**** Texte fourni

Migration irrégulière en Guinée : faut-il changer de discours ?

Scotché sur la grande édition du journal de 17 h de la radio Espace Foutah en langue Pular, comme tout.e jeune garçon et fille de ma génération, j’attendais avec impatience la plume d’Alpha Ousmane qui ne souffre d’aucune comparaison quand, soudain, dans la rubrique « L’invité de la rédaction », était invité un passeur.

Connaissez-vous un passeur ? Bah, oui ! Faut pas qu’on retarde sur ça quand-même. C’est un monsieur, peut-être une dame aussi, qui sait ? Elle aide les migrant.e.s à émigrer clandestinement entre la Libye et l’Italie, ou entre le Maroc et l’Espagne. C’est clair, non ?

Cet invité hors norme, qui avait l’air rassuré, expliqua tous les contours de l’émigration en mettant un accent sur les risques liés à la rude traversée. A la question de savoir s’il a enregistré des morts dans son métier de passeur, il répondit très rassuré et sans trop accorder d’importance à la question en disant : « je n’ai eu que deux morts », comme pour dire qu’il est le plus béni et le plus chanceux de tous les passeurs.

J’ai senti que les jeunes filles et garçons de ma génération étaient ébahis par cette vraie description de la réalité de la traversée. J’ai cru qu’un découragement total règnerait dans les cœurs des potentiels candidats à la migration Djaka, c’est mal connaître les jeunes, disons mieux les plus jeunes, car comme le dit le vieux dicton : « découragement n’est pas Guinéen ».

Dès après son intervention, les canaux de communication de la radio, y compris les contacts privés des journalistes, notamment du journaliste Alpha Ousmane, commencèrent à abonder de messages et d’appels pour avoir le contact du passeur en question. Car dans l’esprit des plus jeunes, il est mieux placé pour les aider à traverser la Méditerranée.

Quel non sens, me diriez-vous ? Mais c’était réel et c’était exactement la lecture qu’ils et elles ont faite de son intervention. N’ont-ils pas entendu les cas de morts, d’esclavage et toute cette panoplie de souffrance qui existe en Libye ? Certes, mais ce n’est pas ce qu’ils ont compris. Ils ont vu en lui un connaisseur du terrain différent des autres arnaqueurs.

Cette situation n’a cessé de créer des bourdonnements dans ma tête jusqu’à pousser ma petite caboche à réfléchir autrement, voire différemment sur les questions de la migration irrégulière. D’ailleurs à Lélouma, l’une des 33 préfectures de la Guinée, la devise des jeunes, c’est : « Euro maa ewol » qui signifie littéralement « avoir de l’euro ou s’attendre aux pleurs dus à son cadavre ».

A Labé également, une autre préfecture de la Moyenne Guinée : « Mi lumba maa mi humba » (je traverse où je péri) est une devise en vogue. Alors, il faudrait se demander : est-ce avec un jeune autant prêt à mourir, les témoignages sur les dangers de la traversée sont un bon message pour lui ? Est-ce que les chiffres avancés par l’organisation internationale pour la migration (OIM) sur les morts ont une influence sur lui ?

********
**** Informations fournies

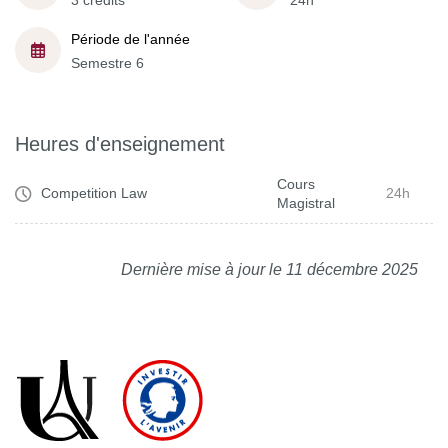
3 crédits
24h
Période de l'année
Semestre 6
Heures d'enseignement
Cours
Competition Law
24h
Magistral
Dernière mise à jour le 11 décembre 2025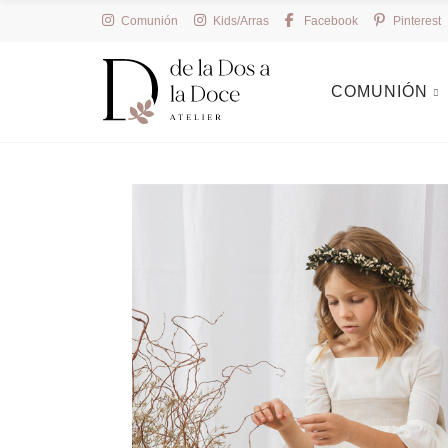
Comunión
Kids/Arras
Facebook
Pinterest
COMUNIÓN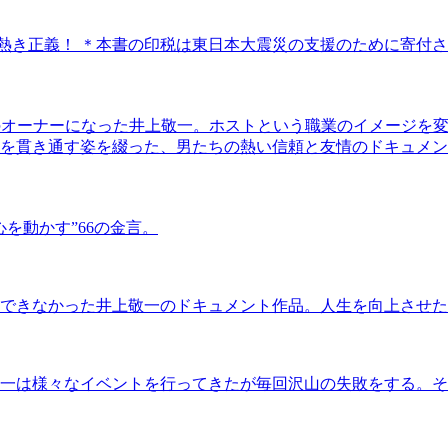
の熱き正義！ ＊本書の印税は東日本大震災の支援のために寄付
b shion」のオーナーになった井上敬一。ホストという職業のイ
を貫き通す姿を綴った、男たちの熱い信頼と友情のドキュメン
を動かす”66の金言。
できなかった井上敬一のドキュメント作品。人生を向上させた
一は様々なイベントを行ってきたが毎回沢山の失敗をする。そ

********

◆ Consigne 1
Recopiez le passage du texte sur la migration irrégulière en Guinée qui commence aux mots « Cet invité hors » et s'arrête après « tous les passeurs. ».
◆ Consigne 2
D'après le texte sur la migration irrégulière en Guinée, combien de morts le passeur invité à la radio dit-il avoir eus dans son métier ?
◆ Consigne 3
Reprenez le texte sur la migration irrégulière en Guinée et poursuivez-le à partir de sa dernière phrase.

◆ Réponse 1
Cet invité hors norme, qui avait l’air rassuré, expliqua tous les contours de l’émigration en mettant un accent sur les risques liés à la rude traversée. A la question de savoir s’il a enregistré des morts dans son métier de passeur, il répondit très rassuré et sans trop accorder d’importance à la question en disant : « je n’ai eu que deux morts », comme pour dire qu’il est le plus béni et le plus chanceux de tous les passeurs.

◆ Réponse 2
Il affirme n'avoir eu que deux morts.

◆ Réponse 3
Je réponds par la négative. Je ne place même pas d’arguments. Pour la petite histoire, un jour en pleine sensibilisation sur la migration irrégulière à l’Espace Jeunes de Labé – en décembre 2018 – je jouais dans une pièce de théâtre que moi-même avais conçue sur financement de l’OIM. Dans le dernier tableau, je suis parvenu à convaincre le potentiel migrant de rester et d’entreprendre avec la somme qu’il détient tout en citant quelques opportunités existantes, et le nombre de morts dans la Méditerranée en s’arc-boutant sur des faits concrets en Guinée et dans la ville de Labé plus particulièrement.

Deux réactions du public m’ont taraudé l’esprit. La première, quand le potentiel candidat à la migration a accepté de se retourner, un spectateur dit à haute voix en langue pular : « o fokkitaa woni ! » Comme pour dire, c’est parce qu’il n’est pas encore prêt à partir. Cela dit, quiconque est prêt à partir, nul discours ne peut le dissuader d’aller. Partant de ce fait, il est plausible de s’interroger : les discours ont-ils une influence sur les candidats, je dis bien CANDIDATS à la migration ?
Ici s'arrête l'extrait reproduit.